Regulated tools would probably stop interacting altogether with illegal tools. DeFi, currently an open playground, would further balkanize into underground DeFi and legit DeFi. Choosing underground DeFi would be an increasingly costly choice, since one risks being forever cut-off from legit DeFi.
So DeFi, or at least a big part of it, can probably be regulated. However, there will always be an unregulatable anarchic edge. Good luck stopping an Ethereum-based ponzi scheme, for instance. These are blockchains, after all. And they are open to everyone.
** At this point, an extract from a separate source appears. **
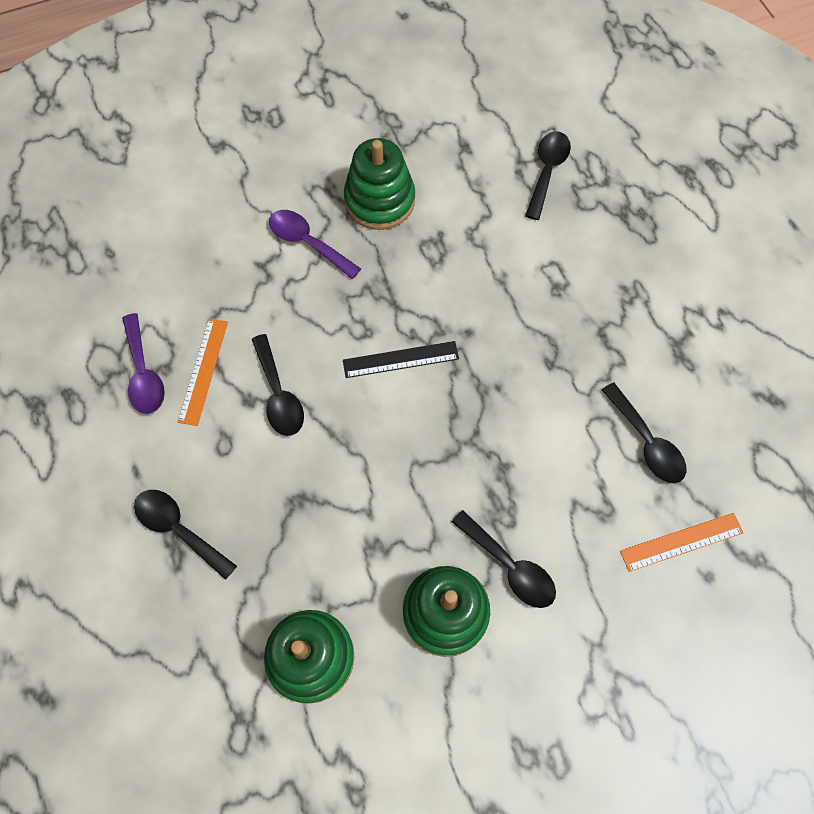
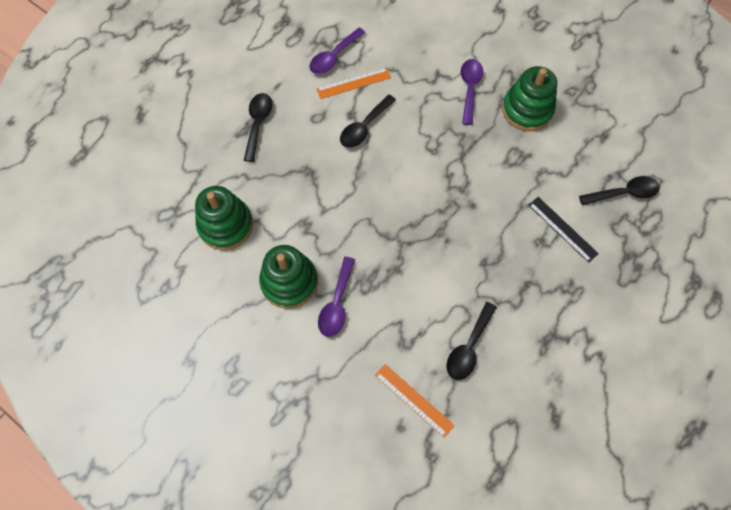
camera: 60 degrees right, 0 degrees up
black ruler [343,341,459,378] -> black ruler moved to [528,197,599,263]
black spoon [452,510,556,608] -> purple spoon [318,257,355,337]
I thought Crypto's are chain letters to you.
ReplyDeleteNow they are banks? JP, which is it - are they banks or chain letters?
Bitcoin, Dogecoin, and Litecoin are all chain letters. But smart contracts implemented on Ethereum are very different beasts.
DeleteGery Gensler appointed head of SEC, strict regulation highly unlikely. He taught MIT course on blockchain finance. Hopes people see opportunity for tech to democratize finance / lower costs.